В медведе прыгало солнце — где-то внутри, точно горели фонарики. Мишка это отметил мельком. И внутри дома тоже оказалось очень светло, и по стенам— не поймёшь, где зеркала, где светильники — всё квадратами, и по ним вились растения…
Мишка в первый раз беспокоился, что вдруг у него что-то не получится с установкой программы. Только он нагнулся ботинки снять — как Киркина мама сбежала по винтовой лестнице в прихожую и кивнула им так, будто раз Мишка к ним пришёл, то теперь всё в будет порядке.
Киркина мама была очень высокая и худая, в чём-то цветном, жёлто-пятнистом и с длинными распущенными волосами. Они падали на леопардовую кофту белым плащом. Только ни на кого не похожая женщина и могла жить здесь, подумал Мишка. А программы оказались так себе, ничего особенного. Что-то про моды и про причёски. И что их не установить было, там же всюду подсказки. Мишку всегда удивляло, что люди боятся сделать что-нибудь сами — и в этом все были похожи. И тётя Маша, соседка-медсестра, звала Мишку к своему компьютеру из-за всякой ерунды, и вот Кирина мама — тоже.

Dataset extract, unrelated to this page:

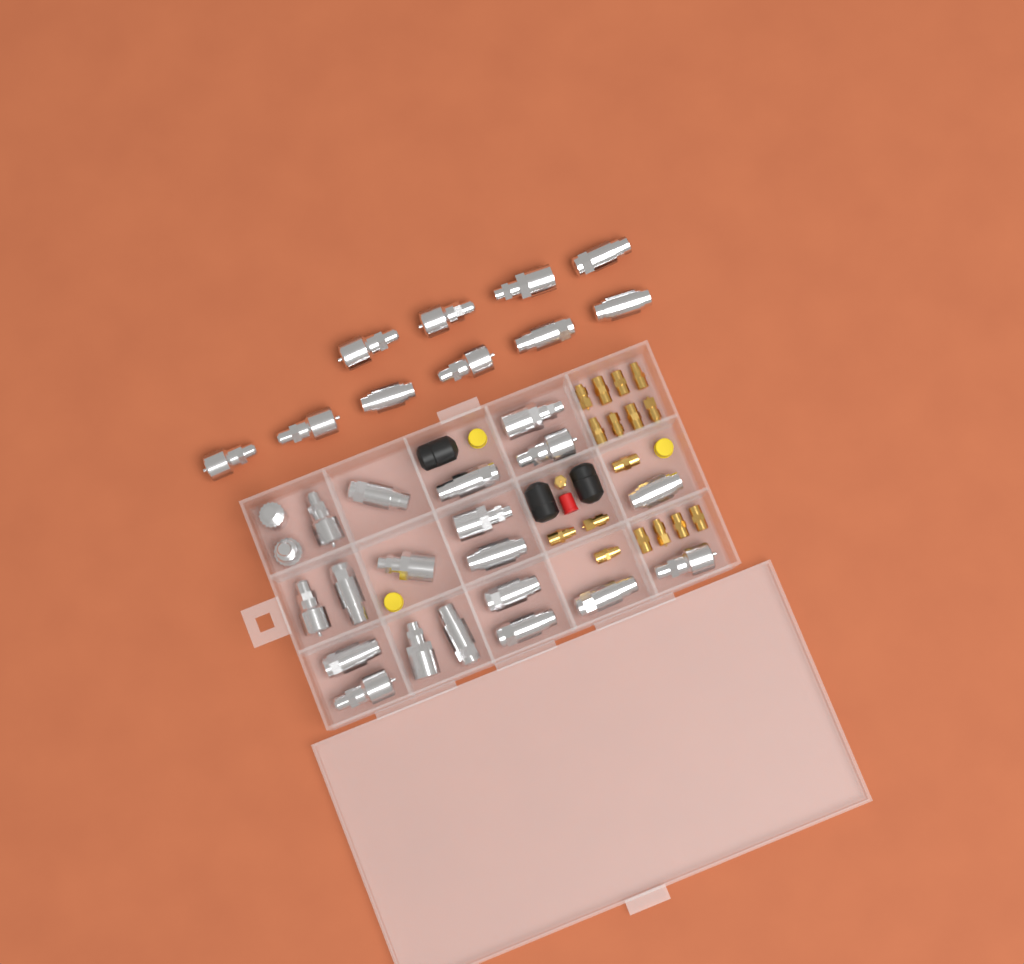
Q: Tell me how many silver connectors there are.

Он запомнил, как они с Киркой стояли в её комнате возле окна. Парк во дворе был совершенно сказочный, вполне хватило бы Киркиного парка, чтобы запомнить этот день, носить его в себе и доставать из памяти, когда захочешь, и разглядывать со всех сторон, припоминая его весь, до минуты. А Киркину комнату он не смог толком разглядеть — вроде бы, они сразу оказались у окна. «Мы же в одном классе с Киркой, а у неё — так… Чего только не бывает», — машинально отметил он, а его уже несло дальше, и он не знал, что ещё будет.
Кирка тоже не знала. Она думала, что вдруг Мишка обнимет и поцелует её, и ей заранее было страшно. Но он только стоял и глядел, и Кирка не понимала, что делать. Потом вдруг ей вспомнилось, как в каком-то кино девушка водила пальцами по лицу мужчины, точно рисовала его. Кирка подняла руку и дотронулась до Мишкиного лба. Он закрыл глаза, а она водила ладонями вдоль его щёк, пальцами проводила по носу и по губам, по бровям и векам — точно старалась запомнить его черты, впитывала их в память и глазами, и пальцами. «Не надо притворяться, — думала Кирка. — Сейчас не надо притворяться…» Она понимала теперь, что долго, долго притворялась, что ей не хочется обнять Мишку Прокопьева и прижаться щекой к его щеке. А теперь не надо было притворяться!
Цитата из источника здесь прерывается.